This episode is brought to you by the letter p
What does the p-value actually mean?
Today, I was going to talk about the effects of multiple significance testing, but then I realized that to do that, you would need to understand what the p-value means, and that I haven’t actually written about that in this blog yet. So, one step back before we take 2 steps forward, shall we?
Most researchers bow down to the almighty p-value. The p-value, for them and most casual science readers, is the number that tells them whether one result is different from another result (usually either between two comparison groups, or as a pre-post measurement). Most researchers use 0.05 as the critical level by which they define “significant” against “non-significant”. A p-value less than 0.05 is considered “significant” and above 0.05, “not significant”. This is different from “important” and “not important”, which I have discussed (perhaps prematurely) before.
To understand why multiple testing is inappropriate, you have to understand what the p-value is. Again, most researchers, and most casual science readers tend to use the incorrect definition that the p-value represents, “the probability that the null hypothesis is true.” However, this is a massive simplification of what the p-value actually represents.
To illustrate the p-value, I fall back onto the classic coin-toss.
From elementary school (and barring high improbable events like landing on the side), we know that the probability of flipping a heads on a fair coin is 0.5, and the probability of flipping a tails on a fair coin is 0.5. No big mental energy spent there.
If we were to put money (because the root of statistics is gambling–really, it’s true!) on how many heads would be flipped in 60 coin tosses, you’d be pretty safe to bet 30 heads, or somewhere around that number. Still no big mental energy spent there.
If 31 heads, or 29 heads were actually flipped in the gamble, and you had bet 30 heads, you would probably shrug your shoulders and disappointingly hand over your money.
And at 33 heads, or 27 heads you might still do the same thing.
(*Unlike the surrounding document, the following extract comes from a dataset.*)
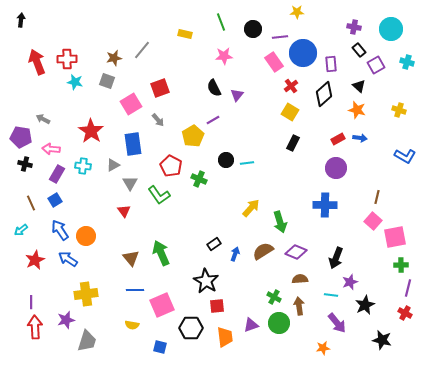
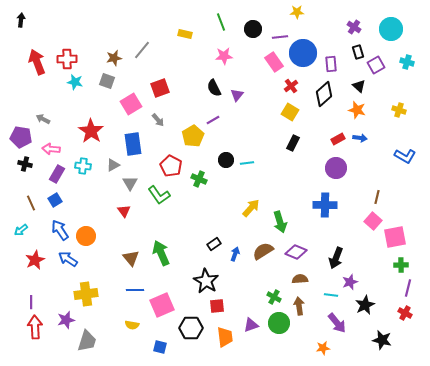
purple cross at (354, 27): rotated 24 degrees clockwise
black rectangle at (359, 50): moved 1 px left, 2 px down; rotated 24 degrees clockwise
But at some point, the number of heads (either higher or lower than 30) would make you wonder if the coin was rigged (assuming a fair flipper), and if anything beyond your range of “fairness belief” was actually flipped, you might not walk away from the table, a poorer soul, without some sort of fight.
Take out a piece of paper. Write down what that number would be for you. Above what number of heads and below what number of heads would you start a fight to get your money back?
Got it? Good.
If someone actually went and flipped a fair coin 60 times, and then did this thousands of times, you would end up with a graph that looks suspiciously like this:
The x-axis represents the number of times heads are flipped out of 60. The y-axis represents the number of times that particular number of heads came up as a proportion of the total number of experiments.
The green lines represent the number of heads below (on the left hand side) or above (on the right hand side) which there is a 0.025 probability of attaining a result more extreme (i.e. there is a probability of 0.025 of flipping 22 heads or less, and there is a probability of 0.025 of flipping 37 heads or more).
Statistically, if we were to use 0.05 as our p-value cut-off (or alpha level), we would say that the coin wasn’t fair if someone managed to flip less than 22 heads or greater than 37 heads, because the probability of that happening is so low if the coin is fair.
However, you can only make the statement, “There is a probability of 0.05 of flipping either less than 22 heads or more than 37 heads,” if the coin is fair to begin with! If the coin was ACTUALLY weighted, the curve would look totally different!
The coin has to be fair.
The interpretation of the p-value therefore, is the probability of observing the result obtained in the study under the condition that the null hypothesis is true (i.e. the coin is fair; i.e. there is nothing special going on; i.e. in the real world, there is no difference between the groups). If that probability is very low (less than 0.05, or 5%), then we make the inference that the results must be because there IS something special going on (e.g. the supplement does in fact, do something above and beyond a placebo effect.)
Now, what number did you write down?
If your numbers were more extreme than 22 and 37, then the 0.05 cut-off, in this scenario, isn’t good enough for you. If your numbers were less extreme than 22 and 37, then you might be prepared to accept a p-value that is greater than 0.05 as a cut-off.
“But Bryan,” you exclaim, “it IS POSSIBLE to flip less than 22 heads or greater than 37 heads with a completely fair coin!”
Yes, young grasshopper, it is, but that is a topic for another day.